Items listed in a dataset:

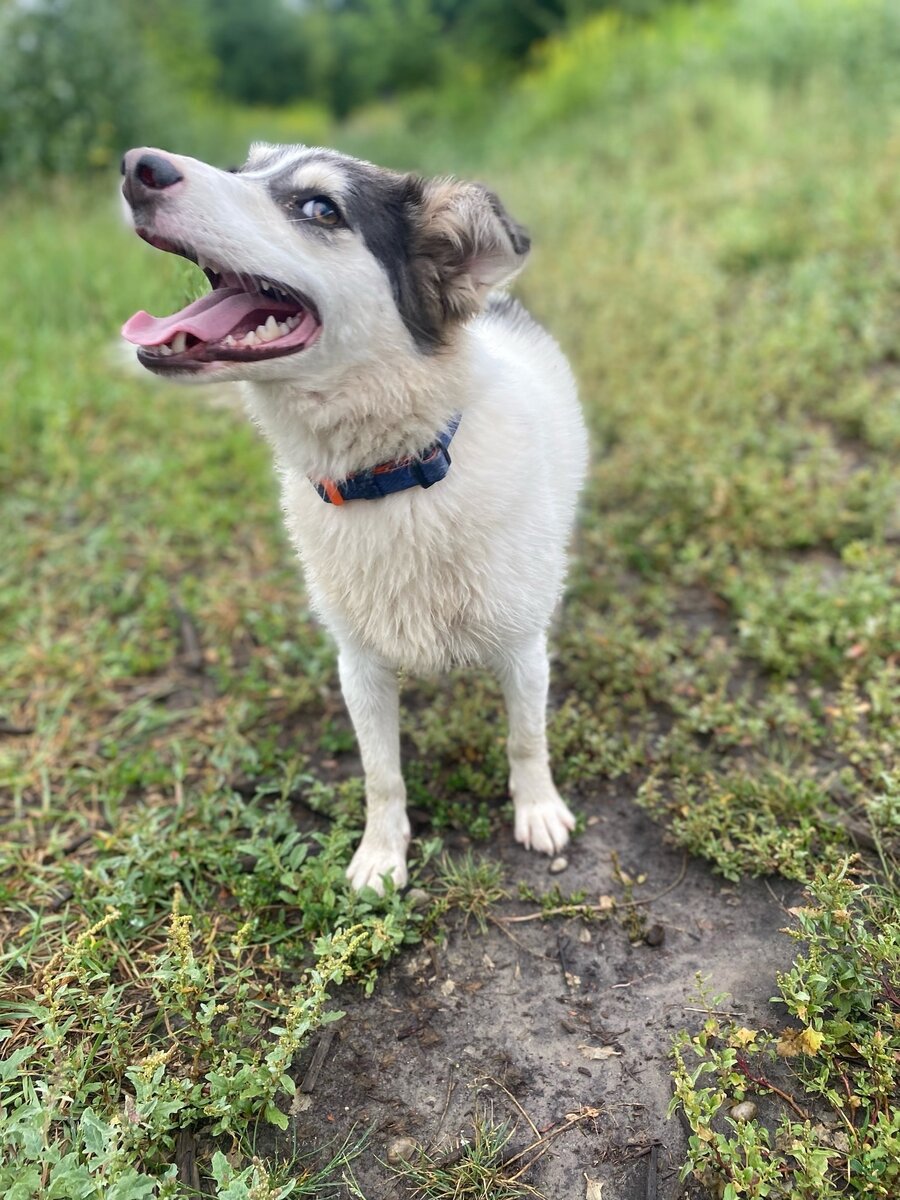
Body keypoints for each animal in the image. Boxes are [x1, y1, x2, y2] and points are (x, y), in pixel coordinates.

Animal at [120, 142, 588, 892]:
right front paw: (382, 854)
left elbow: (526, 737)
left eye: (320, 208)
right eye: (242, 168)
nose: (140, 166)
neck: (395, 479)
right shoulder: (360, 665)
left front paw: (538, 809)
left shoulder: (521, 649)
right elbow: (381, 774)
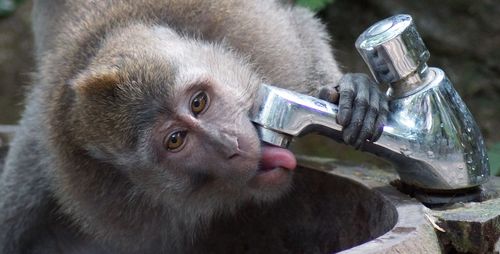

What is required: Your answer should be all lines from the data that contain "right".

Response area:
right front paw: (382, 854)
right eye: (242, 168)
right shoulder: (360, 665)
right elbow: (381, 774)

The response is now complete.